### Task to carry out
Go through the data below and return each line where the string "lines" occurs.

Records from a data collection:
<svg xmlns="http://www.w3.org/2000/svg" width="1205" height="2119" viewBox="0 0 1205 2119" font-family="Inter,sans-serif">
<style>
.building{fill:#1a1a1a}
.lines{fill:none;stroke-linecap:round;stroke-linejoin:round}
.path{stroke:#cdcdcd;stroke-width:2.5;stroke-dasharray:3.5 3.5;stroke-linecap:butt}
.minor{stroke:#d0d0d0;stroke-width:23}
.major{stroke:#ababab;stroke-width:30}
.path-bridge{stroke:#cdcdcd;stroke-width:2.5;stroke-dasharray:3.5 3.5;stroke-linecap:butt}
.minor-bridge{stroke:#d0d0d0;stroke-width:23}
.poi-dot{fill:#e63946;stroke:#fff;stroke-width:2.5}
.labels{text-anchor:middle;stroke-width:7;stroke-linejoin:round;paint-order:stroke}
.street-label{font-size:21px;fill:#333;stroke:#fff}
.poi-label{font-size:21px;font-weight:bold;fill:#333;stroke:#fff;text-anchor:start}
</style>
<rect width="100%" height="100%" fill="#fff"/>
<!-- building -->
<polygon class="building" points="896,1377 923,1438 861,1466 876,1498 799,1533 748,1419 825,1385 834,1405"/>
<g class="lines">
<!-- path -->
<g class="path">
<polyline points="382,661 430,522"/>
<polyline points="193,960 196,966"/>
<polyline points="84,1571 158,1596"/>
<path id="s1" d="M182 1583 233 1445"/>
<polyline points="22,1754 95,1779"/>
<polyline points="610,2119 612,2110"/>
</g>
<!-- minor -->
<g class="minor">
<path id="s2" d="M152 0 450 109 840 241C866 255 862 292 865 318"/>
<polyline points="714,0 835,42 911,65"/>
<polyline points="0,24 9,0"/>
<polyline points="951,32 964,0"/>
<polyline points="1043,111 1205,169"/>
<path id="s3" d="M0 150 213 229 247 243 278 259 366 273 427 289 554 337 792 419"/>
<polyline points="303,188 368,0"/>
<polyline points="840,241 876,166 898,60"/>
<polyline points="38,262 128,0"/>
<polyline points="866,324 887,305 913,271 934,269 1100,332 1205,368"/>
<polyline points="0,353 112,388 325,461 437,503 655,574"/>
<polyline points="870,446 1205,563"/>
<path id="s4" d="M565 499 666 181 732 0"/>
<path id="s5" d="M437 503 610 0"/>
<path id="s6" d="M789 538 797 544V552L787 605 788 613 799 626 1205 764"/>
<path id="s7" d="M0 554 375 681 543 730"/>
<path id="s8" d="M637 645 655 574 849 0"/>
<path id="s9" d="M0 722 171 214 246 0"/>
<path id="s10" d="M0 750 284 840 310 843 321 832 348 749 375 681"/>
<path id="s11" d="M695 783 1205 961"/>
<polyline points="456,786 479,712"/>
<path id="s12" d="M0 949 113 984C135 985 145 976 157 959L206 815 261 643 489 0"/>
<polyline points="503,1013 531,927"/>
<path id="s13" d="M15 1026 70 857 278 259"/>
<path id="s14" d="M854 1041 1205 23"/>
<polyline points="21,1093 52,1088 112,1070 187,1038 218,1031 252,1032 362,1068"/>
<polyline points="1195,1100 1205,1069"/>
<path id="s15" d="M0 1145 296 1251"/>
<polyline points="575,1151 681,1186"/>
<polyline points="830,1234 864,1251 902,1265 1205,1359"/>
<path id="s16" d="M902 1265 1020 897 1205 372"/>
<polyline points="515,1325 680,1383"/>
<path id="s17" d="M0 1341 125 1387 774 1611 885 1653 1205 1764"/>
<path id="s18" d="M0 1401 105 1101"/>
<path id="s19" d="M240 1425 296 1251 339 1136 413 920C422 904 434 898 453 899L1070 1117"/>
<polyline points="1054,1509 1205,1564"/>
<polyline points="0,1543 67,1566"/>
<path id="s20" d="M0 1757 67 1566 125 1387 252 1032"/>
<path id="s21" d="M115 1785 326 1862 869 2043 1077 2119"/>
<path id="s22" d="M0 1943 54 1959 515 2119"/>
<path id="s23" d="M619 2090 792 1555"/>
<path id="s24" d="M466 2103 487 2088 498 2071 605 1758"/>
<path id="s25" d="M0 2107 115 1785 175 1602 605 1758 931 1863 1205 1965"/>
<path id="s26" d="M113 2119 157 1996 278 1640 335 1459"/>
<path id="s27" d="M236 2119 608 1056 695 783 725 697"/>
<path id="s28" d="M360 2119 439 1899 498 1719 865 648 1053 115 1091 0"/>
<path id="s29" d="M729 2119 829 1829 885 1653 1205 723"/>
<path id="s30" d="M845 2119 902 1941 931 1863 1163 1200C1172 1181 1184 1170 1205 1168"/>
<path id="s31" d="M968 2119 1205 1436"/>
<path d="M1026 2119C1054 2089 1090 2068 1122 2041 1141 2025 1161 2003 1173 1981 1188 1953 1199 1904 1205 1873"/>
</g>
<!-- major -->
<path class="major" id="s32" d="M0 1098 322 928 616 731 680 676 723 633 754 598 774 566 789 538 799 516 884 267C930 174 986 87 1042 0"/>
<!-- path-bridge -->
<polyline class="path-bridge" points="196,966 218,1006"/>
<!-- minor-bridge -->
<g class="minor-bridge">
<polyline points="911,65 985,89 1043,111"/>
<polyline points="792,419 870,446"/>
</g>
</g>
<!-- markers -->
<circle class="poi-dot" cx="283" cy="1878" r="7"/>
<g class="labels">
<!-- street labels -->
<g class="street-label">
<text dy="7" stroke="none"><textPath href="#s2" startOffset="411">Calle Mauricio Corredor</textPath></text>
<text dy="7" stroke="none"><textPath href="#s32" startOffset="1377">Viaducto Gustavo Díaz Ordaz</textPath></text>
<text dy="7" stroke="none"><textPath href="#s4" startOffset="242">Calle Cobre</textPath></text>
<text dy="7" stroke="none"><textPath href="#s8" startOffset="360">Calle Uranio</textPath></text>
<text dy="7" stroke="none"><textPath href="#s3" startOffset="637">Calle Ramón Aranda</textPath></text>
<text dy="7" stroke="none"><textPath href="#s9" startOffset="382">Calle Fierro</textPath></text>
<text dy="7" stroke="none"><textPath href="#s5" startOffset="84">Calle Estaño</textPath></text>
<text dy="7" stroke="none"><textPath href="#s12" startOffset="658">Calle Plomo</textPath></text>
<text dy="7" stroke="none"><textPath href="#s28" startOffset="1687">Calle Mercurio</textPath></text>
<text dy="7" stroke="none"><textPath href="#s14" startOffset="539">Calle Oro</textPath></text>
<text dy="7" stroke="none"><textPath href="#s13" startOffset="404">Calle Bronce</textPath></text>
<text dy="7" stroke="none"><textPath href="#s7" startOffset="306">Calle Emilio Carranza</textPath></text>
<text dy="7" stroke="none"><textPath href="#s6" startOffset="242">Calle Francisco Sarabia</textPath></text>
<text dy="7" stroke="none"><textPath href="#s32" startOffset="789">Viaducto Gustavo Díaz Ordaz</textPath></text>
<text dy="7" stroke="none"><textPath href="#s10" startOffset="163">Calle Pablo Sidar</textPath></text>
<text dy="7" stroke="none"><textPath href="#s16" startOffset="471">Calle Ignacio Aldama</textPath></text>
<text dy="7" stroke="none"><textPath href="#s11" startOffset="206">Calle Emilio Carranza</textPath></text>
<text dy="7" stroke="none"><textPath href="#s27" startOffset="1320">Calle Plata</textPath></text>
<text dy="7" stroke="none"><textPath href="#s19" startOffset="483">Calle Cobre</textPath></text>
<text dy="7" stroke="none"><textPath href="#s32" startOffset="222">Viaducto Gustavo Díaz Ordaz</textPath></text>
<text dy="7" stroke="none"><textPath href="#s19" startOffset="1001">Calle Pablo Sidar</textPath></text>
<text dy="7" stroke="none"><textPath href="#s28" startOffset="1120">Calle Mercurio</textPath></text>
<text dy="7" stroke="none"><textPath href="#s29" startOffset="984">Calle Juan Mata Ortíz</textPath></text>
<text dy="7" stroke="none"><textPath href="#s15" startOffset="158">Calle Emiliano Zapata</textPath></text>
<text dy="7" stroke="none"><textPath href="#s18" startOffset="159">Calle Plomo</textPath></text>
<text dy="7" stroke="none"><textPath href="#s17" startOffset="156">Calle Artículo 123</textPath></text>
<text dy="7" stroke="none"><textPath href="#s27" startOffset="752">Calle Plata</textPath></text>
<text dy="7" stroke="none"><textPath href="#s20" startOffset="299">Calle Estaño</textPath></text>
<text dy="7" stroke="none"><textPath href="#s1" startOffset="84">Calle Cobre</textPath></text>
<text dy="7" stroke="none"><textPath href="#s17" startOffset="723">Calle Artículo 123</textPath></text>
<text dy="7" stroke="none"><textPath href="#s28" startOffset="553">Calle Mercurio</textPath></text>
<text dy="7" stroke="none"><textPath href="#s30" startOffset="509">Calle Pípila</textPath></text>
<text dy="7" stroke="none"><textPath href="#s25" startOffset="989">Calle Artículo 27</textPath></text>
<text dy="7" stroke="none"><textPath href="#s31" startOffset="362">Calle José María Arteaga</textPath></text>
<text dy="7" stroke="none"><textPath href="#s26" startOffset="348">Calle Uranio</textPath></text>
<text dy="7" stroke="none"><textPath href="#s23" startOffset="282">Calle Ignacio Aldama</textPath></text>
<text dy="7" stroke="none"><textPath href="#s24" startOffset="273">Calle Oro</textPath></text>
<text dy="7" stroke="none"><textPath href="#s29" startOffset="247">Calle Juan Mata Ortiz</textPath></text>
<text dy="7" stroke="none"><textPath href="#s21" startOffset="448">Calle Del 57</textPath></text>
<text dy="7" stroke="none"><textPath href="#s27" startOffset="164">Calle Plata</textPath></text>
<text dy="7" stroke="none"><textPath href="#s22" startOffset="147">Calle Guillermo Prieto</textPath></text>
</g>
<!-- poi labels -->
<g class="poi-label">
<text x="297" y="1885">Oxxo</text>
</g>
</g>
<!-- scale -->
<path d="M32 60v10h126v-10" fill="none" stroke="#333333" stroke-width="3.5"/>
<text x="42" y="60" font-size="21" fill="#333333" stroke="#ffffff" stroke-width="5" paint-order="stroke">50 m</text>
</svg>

### Exercise result
.lines{fill:none;stroke-linecap:round;stroke-linejoin:round}
<g class="lines">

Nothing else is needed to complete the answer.